‘Yes, I did. Menacing. As if it could decide to go for a walk in somebody’s direction.’
‘It looks like a potato field.’
She isn't seeing potatoes, she's seeing Triffids.
We have neither of us met this plant before. It's a speciality of the sandy coastal habitat of South Walney but I haven't been here before in mid-June. I had a mental picture of the flower but I was unprepared for the bulk and sprawl of the plant.
Henbane is an archaeophyte, introduced and naturalised in early Neolithic times And by early farmers in the Bronze Age and Iron Age. Henbane has medicinal uses, with anaesthetic potential. It’s also associated with priestly rites in ancient Greece, and with witchcraft, causing hallucinatory effects. It contains atropine, hyoscyamine and hyoscine. Its flowers are pale yellow, with dark purple veining. An unhealthy colour. And, like the yellow horned poppy its flowers look as if they are quickly spent, quick to droop and pine. So to find henbane hideous is an instinctive response, perhaps with something of ancestral memory.
Henbane was once more widespread so it would have been more familiar to our ancestors. It's embedded in our literature and in Herbals.
Here in coastal sands at South Walney there is something weird about it. Not a potato field.
In Marjorie Blamey's Illustrated Flora of Britain I've often looked up plants of the potato family, Solanaceae: Deadly Nightshade, Henbane, Bittersweet, potato, tomato, tobacco.
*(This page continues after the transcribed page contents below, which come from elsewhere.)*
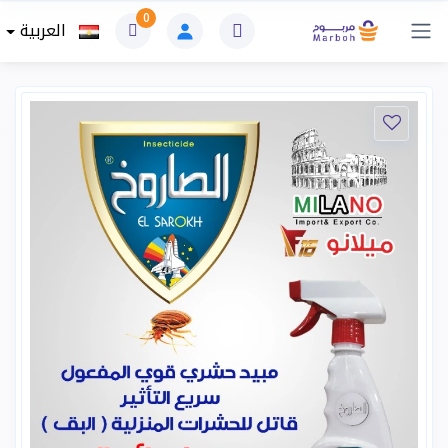
0
العربية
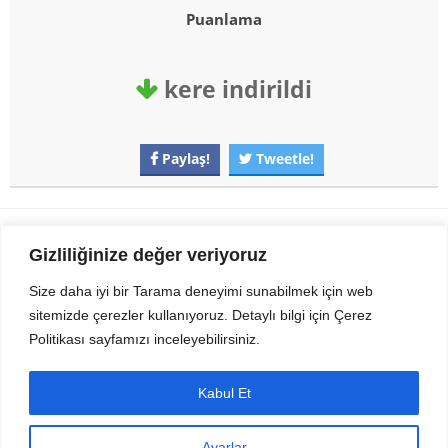
Puanlama
kere indirildi
Paylaş!
Tweetle!
Gezi Seyahat
indirvip apk
Gizliliğinize değer veriyoruz
Youtube
Rss
Size daha iyi bir Tarama deneyimi sunabilmek için web
sitemizde çerezler kullanıyoruz. Detaylı bilgi için Çerez
Sitemizden Son sürüm Program, Android Uygulama, Android Oyun, Apk
Politikası sayfamızı inceleyebilirsiniz.
Dosyalarını indirip güvenle bilgisayar ve cep telefonlarınızda kullanabilirsiniz.
İletişim için bizlere kasvax[@]hotmail.com adresinden ulaşabilirsiniz.
Tüm hakları saklıdır © 2014 - 2020 İzinsiz ve kaynak gösterilmeden alıntı
Kabul Et
yapılamaz.
Ayarlar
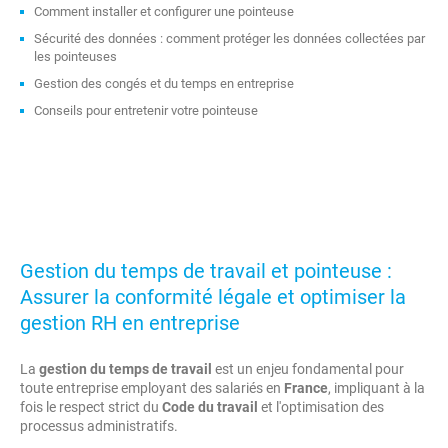
Comment installer et configurer une pointeuse
Sécurité des données : comment protéger les données collectées par
les pointeuses
Gestion des congés et du temps en entreprise
Conseils pour entretenir votre pointeuse
Gestion du temps de travail et pointeuse :
Assurer la conformité légale et optimiser la
gestion RH en entreprise
La
gestion du temps de travail
est un enjeu fondamental pour
toute entreprise employant des salariés en
France
, impliquant à la
fois le respect strict du
Code du travail
et l'optimisation des
processus administratifs.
Picture Sir Walter Raleigh's first encounter with unfamiliar plants. And the Elizabethan courtiers' revulsion at the thought of eating a potato! All that knowledge and folk lore accumulated over the centuries, and lost as we become city-dwellers. Our dissociation with the wild. We are not the Cunning Women of Elizabethan England, cunning- with skill and knowledge about the medicinal properties of plants.
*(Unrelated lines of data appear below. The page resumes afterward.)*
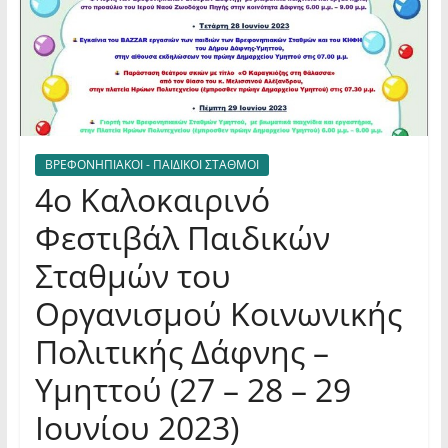
ΒΡΕΦΟΝΗΠΙΑΚΟΙ - ΠΑΙΔΙΚΟΙ ΣΤΑΘΜΟΙ
4ο Καλοκαιρινό
Φεστιβάλ Παιδικών
Σταθμών του
Οργανισμού Κοινωνικής
Πολιτικής Δάφνης –
Υμηττού (27 – 28 – 29
Ιουνίου 2023)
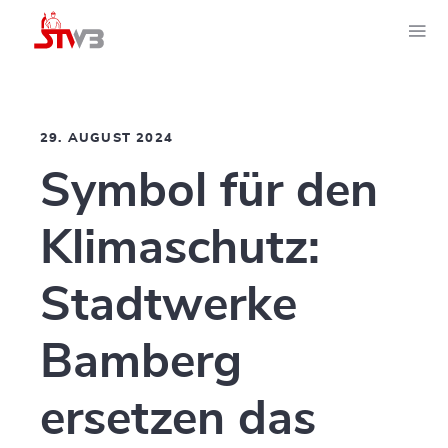
29. AUGUST 2024
Symbol für den
Klimaschutz:
Stadtwerke
Bamberg
ersetzen das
Toxins in every part of Henbane and Deadly Nightshade, Something about these plants should set alarm bells ringing. Their bell-like flowers, like a tocsin, an alarm bell. Tocsin is of 16th century French origin.
What pollinates henbane, a friend asks? I searched and have not yet found the answer but I discover this
Sleeping within my orchard,
My custom always of the afternoon,
Upon my secure hour thy uncle stole,
With juice of cursed hebenon in a vial,
And in the porches of my ears did pour
The leperous distilment;
ACT 1 secne V Hamlet. William Shakespeare
Apparently there has long been dispute over the poison used to kill Hamlet but henbane is a strong contender.